Dataset records
╔══

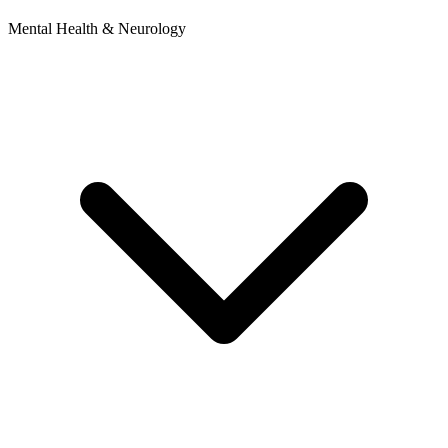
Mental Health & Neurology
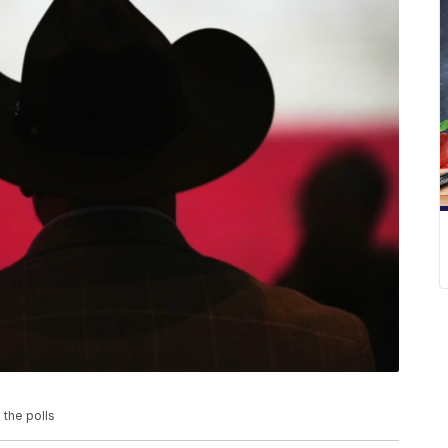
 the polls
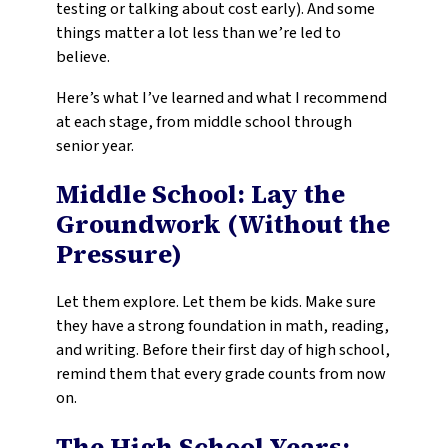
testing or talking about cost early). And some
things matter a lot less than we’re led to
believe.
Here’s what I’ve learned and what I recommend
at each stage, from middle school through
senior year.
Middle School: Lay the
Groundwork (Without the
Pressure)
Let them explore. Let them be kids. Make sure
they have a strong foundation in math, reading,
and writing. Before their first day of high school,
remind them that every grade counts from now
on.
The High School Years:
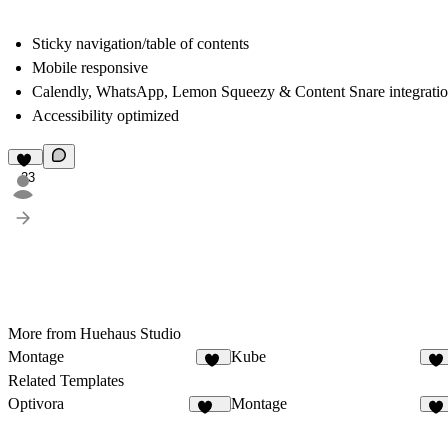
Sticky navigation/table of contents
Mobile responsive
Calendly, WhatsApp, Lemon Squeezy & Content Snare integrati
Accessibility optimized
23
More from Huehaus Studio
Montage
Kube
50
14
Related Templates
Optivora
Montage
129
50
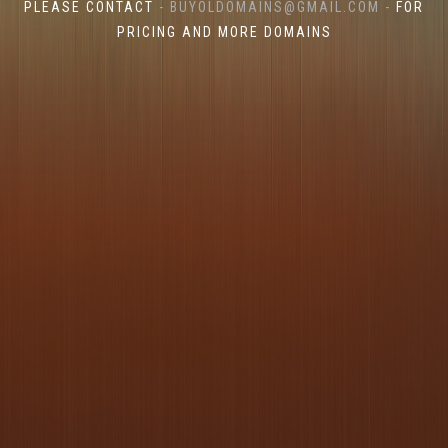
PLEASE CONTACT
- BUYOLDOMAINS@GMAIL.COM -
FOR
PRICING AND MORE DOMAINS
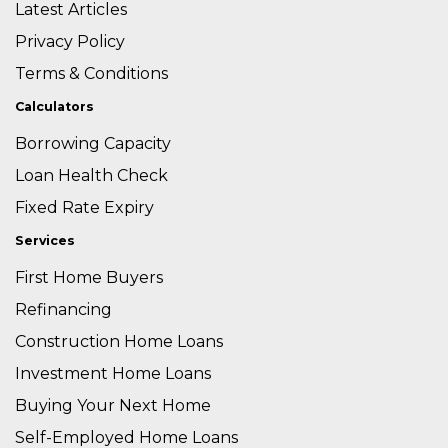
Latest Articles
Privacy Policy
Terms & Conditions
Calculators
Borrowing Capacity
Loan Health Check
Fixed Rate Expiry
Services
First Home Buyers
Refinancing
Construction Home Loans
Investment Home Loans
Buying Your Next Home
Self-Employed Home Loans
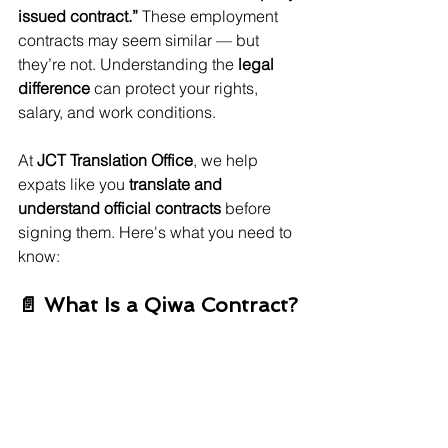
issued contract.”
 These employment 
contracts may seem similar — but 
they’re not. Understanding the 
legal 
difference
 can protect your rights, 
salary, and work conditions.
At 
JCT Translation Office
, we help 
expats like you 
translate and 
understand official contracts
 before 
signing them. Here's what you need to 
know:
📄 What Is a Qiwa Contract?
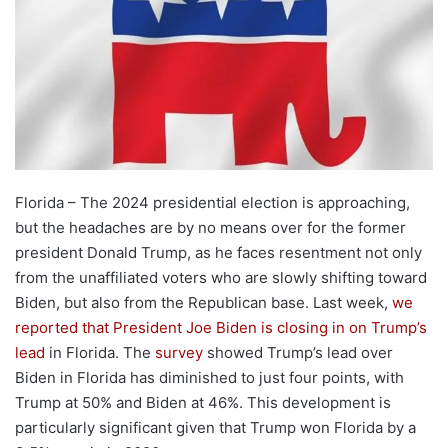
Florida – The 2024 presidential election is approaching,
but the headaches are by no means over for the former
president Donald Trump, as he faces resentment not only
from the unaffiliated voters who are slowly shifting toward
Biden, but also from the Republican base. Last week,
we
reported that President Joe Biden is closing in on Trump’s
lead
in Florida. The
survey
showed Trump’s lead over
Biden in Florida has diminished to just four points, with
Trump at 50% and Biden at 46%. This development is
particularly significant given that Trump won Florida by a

╚══

▸ Job item: Copy each line containing the word "Trump" from the data.

▸ Your response:
president Donald Trump, as he faces resentment not only
reported that President Joe Biden is closing in on Trump’s
showed Trump’s lead over
Trump at 50% and Biden at 46%. This development is
particularly significant given that Trump won Florida by a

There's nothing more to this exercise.